Listen to this article

Different robot end effectors.

Roboticists usually teach robots new tasks by remotely operating them through performing a task. The robot then imitates the demonstration until it can perform the task on its own.

While this method of teaching robots is effective, it limits demonstrations to lab settings, and only programmers and roboticists can do the demonstrations. A research team at the robotics department at Google has been developing a new way for robots to learn.

Humans learn by watching all the time, but it’s not a simple task for robots to take on. This is difficult for robots because they look different than humans. For example, a robot with a two-fingered gripper won’t gain much knowledge about how to pick up a pen from watching a human with a five-fingered hand pick one up.

To tackle this problem, the team introduced a self-supervised method for Cross-Embodiment Inverse Reinforcement Learning (XIRL).

This method of teaching focuses on the robot learning the high-level task objective from videos. So, instead of trying to make individual human actions correspond with robot actions, the robot figures out what its end goal is.

It then summarizes that information in the form of a reward function that is invariant to physical differences like shape, actions and end effector dynamics. By utilizing the learned rewards and reinforcement learning, the research team taught robots how to handle objects through trial and error.

The robots learned more when the sample videos were more diverse. Experiments showed that the team’s learning method led to two to four times more sample efficient reinforcement learning on new embodiments.

The team has made an open-source implementation of its method and X-MAGICAL, its simulated benchmark for cross-embodiment imitation, to let others extend and build on their work.

X-MAGICAL was created to evaluate XIRL’s performance in a consistent environment. The program challenges a set of agent embodiments, that have different shapes and end effectors, to perform a task. The agents perform the tasks in different ways and at different speeds.

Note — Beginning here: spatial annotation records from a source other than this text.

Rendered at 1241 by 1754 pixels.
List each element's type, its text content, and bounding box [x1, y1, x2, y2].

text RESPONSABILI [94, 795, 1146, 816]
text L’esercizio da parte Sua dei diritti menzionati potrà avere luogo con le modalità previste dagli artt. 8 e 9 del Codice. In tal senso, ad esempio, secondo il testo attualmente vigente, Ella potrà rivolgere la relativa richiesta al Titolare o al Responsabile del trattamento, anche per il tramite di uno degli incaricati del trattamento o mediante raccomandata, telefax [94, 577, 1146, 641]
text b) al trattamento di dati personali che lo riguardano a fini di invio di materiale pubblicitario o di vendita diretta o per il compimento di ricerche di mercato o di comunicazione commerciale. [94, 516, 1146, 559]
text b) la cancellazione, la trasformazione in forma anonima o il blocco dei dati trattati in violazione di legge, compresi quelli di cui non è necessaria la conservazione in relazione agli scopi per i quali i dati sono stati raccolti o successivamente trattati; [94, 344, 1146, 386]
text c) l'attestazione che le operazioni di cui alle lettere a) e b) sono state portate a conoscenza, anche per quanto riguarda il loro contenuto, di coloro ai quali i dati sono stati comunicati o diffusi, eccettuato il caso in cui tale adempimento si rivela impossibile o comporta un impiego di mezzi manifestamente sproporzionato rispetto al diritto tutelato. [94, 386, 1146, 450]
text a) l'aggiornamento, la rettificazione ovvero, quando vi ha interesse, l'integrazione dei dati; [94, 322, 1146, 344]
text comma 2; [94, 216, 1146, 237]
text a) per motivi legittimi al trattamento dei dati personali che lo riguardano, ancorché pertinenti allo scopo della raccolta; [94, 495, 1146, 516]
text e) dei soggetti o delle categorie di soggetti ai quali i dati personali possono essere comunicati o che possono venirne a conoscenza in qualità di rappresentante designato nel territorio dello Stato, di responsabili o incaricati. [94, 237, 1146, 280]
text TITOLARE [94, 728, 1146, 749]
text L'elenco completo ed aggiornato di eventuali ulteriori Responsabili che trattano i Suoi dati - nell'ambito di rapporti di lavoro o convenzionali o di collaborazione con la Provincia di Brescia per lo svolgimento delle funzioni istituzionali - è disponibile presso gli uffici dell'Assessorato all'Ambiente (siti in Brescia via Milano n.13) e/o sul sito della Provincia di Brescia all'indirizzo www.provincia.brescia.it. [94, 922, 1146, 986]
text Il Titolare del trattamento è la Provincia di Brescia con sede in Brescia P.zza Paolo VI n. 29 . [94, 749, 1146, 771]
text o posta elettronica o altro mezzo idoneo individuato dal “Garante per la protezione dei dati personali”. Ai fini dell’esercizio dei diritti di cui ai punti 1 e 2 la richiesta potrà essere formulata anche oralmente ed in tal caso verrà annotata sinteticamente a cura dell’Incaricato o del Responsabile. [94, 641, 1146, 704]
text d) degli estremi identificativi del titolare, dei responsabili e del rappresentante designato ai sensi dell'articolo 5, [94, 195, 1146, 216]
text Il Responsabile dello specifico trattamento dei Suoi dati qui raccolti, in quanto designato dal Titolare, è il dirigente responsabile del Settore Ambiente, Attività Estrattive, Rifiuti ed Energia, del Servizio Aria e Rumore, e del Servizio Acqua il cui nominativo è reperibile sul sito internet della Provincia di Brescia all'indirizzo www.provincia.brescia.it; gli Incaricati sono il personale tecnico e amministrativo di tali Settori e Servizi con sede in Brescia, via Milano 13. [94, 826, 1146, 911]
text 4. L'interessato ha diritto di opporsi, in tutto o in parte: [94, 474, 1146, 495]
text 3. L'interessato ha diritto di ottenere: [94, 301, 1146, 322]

Demonstrating different shapes performing a task in X-MAGICAL. | Source: Google

The team also taught using real-world human demonstrations of tasks. They used their method to train a simulated Sawyer arm to push a puck into a target zone. Their teaching method also outperformed baseline methods.

The research team included Kevin Zakka, Andy Zeng, Pete Florence, Jonathan Tompson and Debidatta Dwibedi from robotics at Google, and Jeannette Bohg from Stanford University.